Industrial Nim

Observation 1

Strip away the industrial flavor text, and this is just Nim. Every dumper is a pile whose size is the number of stones in it.

So by Bouton’s theorem:

• if the xor of all pile sizes is $0$, the position is losing for the first player;
• otherwise it is winning.

So the answer is determined by

$$X = \bigoplus_{i=1}^{n} \left(x_i \oplus (x_i+1) \oplus \cdots \oplus (x_i+m_i-1)\right).$$

If $X \neq 0$, print tolik, else print bolik.

The only real problem is computing those huge consecutive xors without doing something stupid like iterating $10^{16}$ times. That would be... ambitious.

Observation 2: xor of a consecutive range

Define

$$pref(t)=0\oplus1\oplus2\oplus\cdots\oplus t.$$

Then for any $l \le r$,

$$l\oplus(l+1)\oplus\cdots\oplus r = pref(r)\oplus pref(l-1).$$

Why? Because everything from $0$ to $l-1$ appears twice and cancels in xor.

So quarry $i$ contributes

$$g_i = pref(x_i+m_i-1) \oplus pref(x_i-1).$$

Now we just need $pref(t)$ in $O(1)$.

Observation 3: the $pref(t)$ pattern

This is the classic xor-prefix pattern. Compute a few values:

$$\begin{aligned} pref(0)&=0 \\ pref(1)&=1 \\ pref(2)&=3 \\ pref(3)&=0 \\ pref(4)&=4 \\ pref(5)&=1 \end{aligned}$$

The answer depends only on $t \bmod 4$:

$$pref(t)= \begin{cases} t,& t\equiv 0 \pmod 4,\\ 1,& t\equiv 1 \pmod 4,\\ t+1,& t\equiv 2 \pmod 4,\\ 0,& t\equiv 3 \pmod 4. \end{cases}$$

One way to remember it: xor over every full block of four numbers vanishes:

$$(4k)\oplus(4k+1)\oplus(4k+2)\oplus(4k+3)=0.$$

So only the leftover tail matters.

Algorithm

For each quarry:

1. Let $l=x_i, \quad r=x_i+m_i-1.$
2. Compute $g_i = pref(r)\oplus pref(l-1).$
3. Accumulate $X \mathrel{\hat{=}} g_i.$

At the end:

• if $X \neq 0$, output tolik;
• otherwise output bolik.

Why this is correct

We can package the proof into three tiny lemmas.

Lemma 1

A Nim position is losing iff the xor of all pile sizes is $0$.

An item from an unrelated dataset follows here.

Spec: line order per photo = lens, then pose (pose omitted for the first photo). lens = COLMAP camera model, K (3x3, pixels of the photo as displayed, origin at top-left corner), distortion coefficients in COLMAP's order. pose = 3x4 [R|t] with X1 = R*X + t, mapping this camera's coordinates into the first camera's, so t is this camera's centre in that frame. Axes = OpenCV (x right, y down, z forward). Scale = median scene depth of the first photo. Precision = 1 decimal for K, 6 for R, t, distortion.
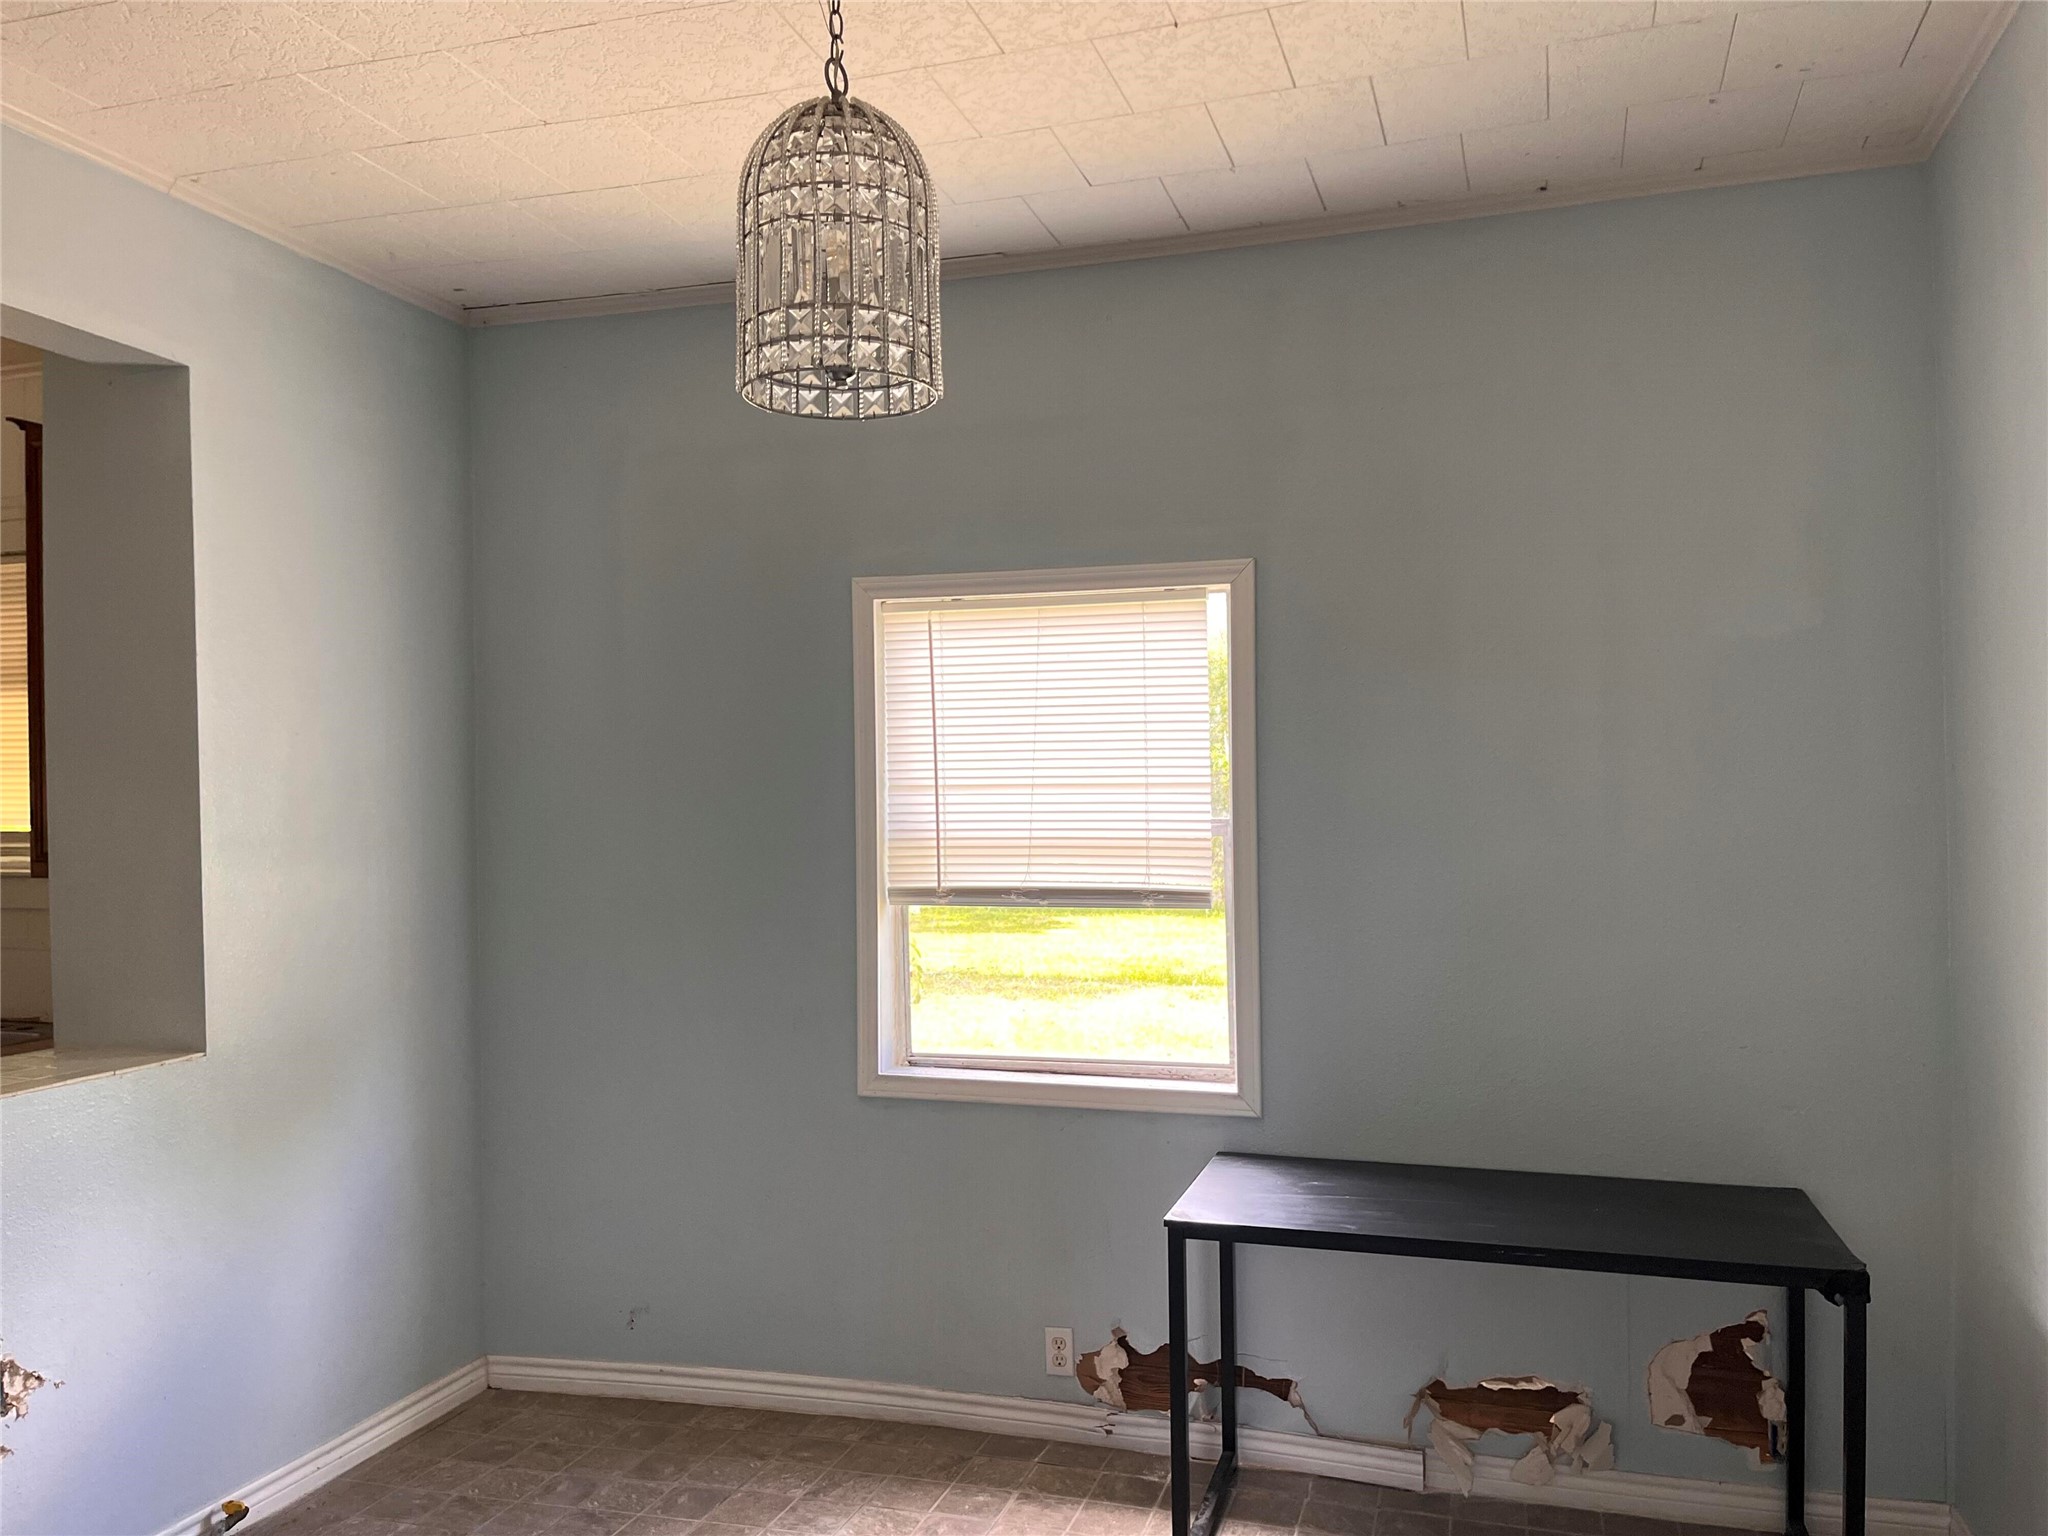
lens RADIAL K [[1518.7, 0, 957.8], [0, 1518.7, 797.1], [0, 0, 1]] dist [0.010385, -0.001522]
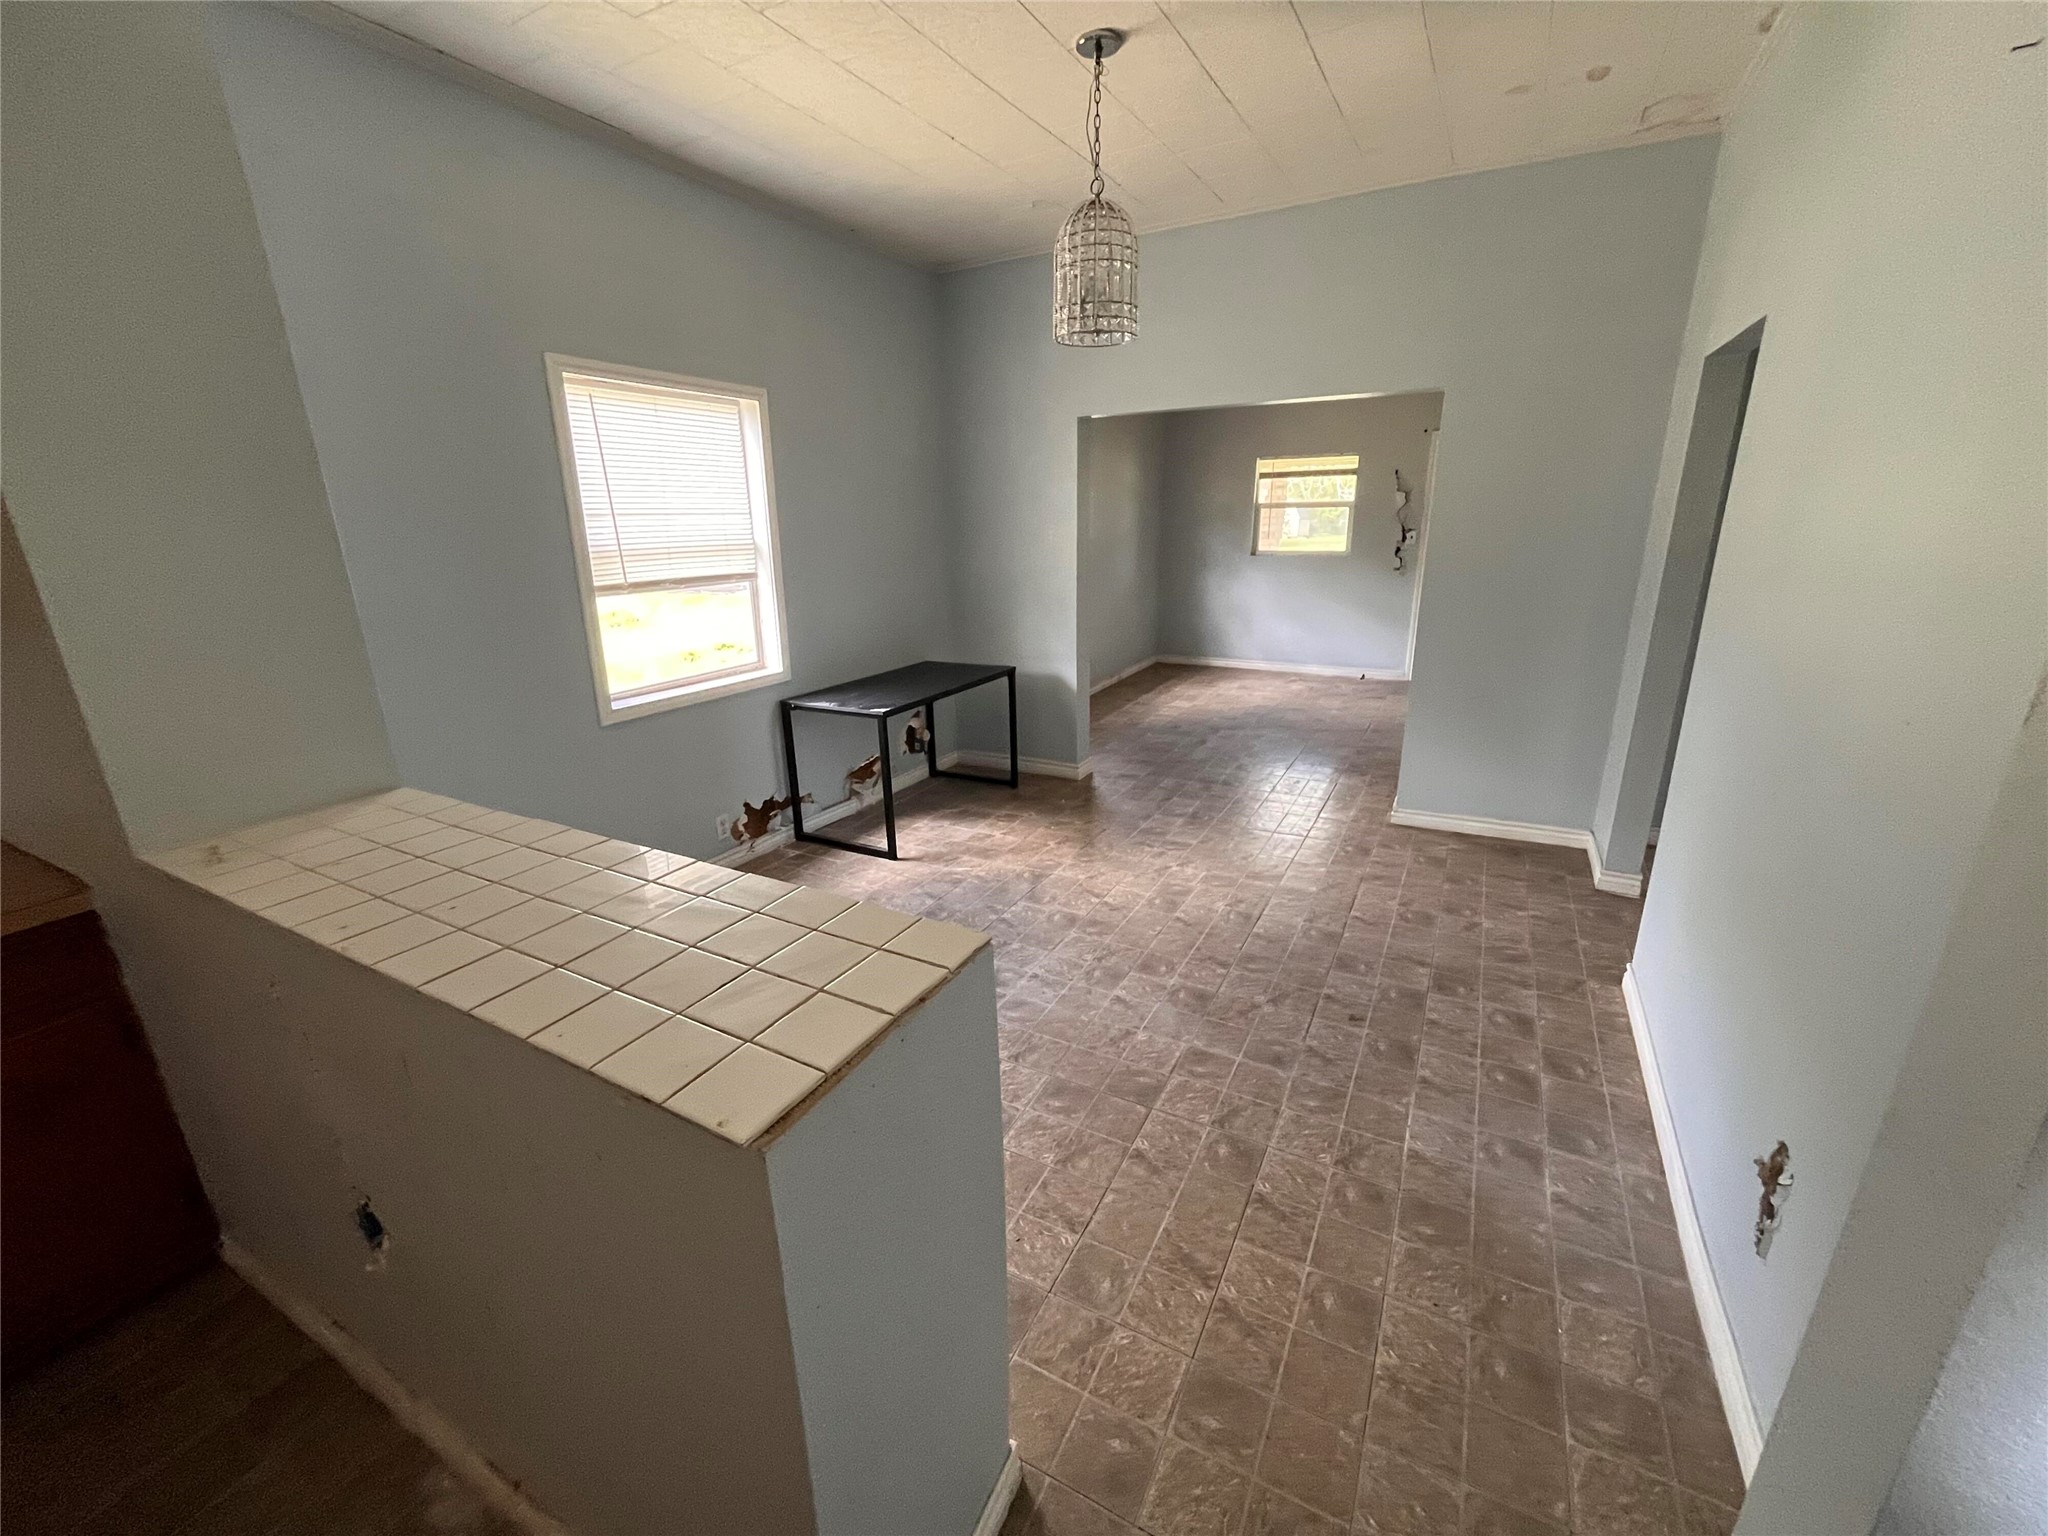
lens RADIAL K [[829.9, 0, 1024.6], [0, 829.9, 763.2], [0, 0, 1]] dist [-0.001488, 0.000005]
pose [[0.205231, -0.287733, 0.935462, -0.797148], [0.002545, 0.955962, 0.293480, -0.012082], [-0.978710, -0.057851, 0.196926, 0.437609]]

This is the standard theorem for normal-play Nim.

Lemma 2

For any $l \le r$,

$$l\oplus(l+1)\oplus\cdots\oplus r = pref(r)\oplus pref(l-1).$$

Proof.

$$pref(r)=0\oplus1\oplus\cdots\oplus(l-1)\oplus l\oplus\cdots\oplus r.$$

Xor this with

$$pref(l-1)=0\oplus1\oplus\cdots\oplus(l-1),$$

and the common prefix cancels. Done.

Lemma 3

For every $t \ge 0$,

$$pref(t)= \begin{cases} t,& t\equiv 0 \pmod 4,\\ 1,& t\equiv 1 \pmod 4,\\ t+1,& t\equiv 2 \pmod 4,\\ 0,& t\equiv 3 \pmod 4. \end{cases}$$

Proof. Check the first four values, then note the pattern repeats because each block of four consecutive integers xors to $0$.

From Lemma 2 and Lemma 3, each quarry’s contribution is computed correctly in $O(1)$. From Lemma 1, the final xor decides the winner. So the algorithm is correct.

Complexity

For each of the $n$ quarries we do only constant work.

• Time: $O(n)$
• Extra memory: $O(1)$

That’s it. The whole problem is basically “remember the xor-prefix formula and don’t panic because the numbers look huge.”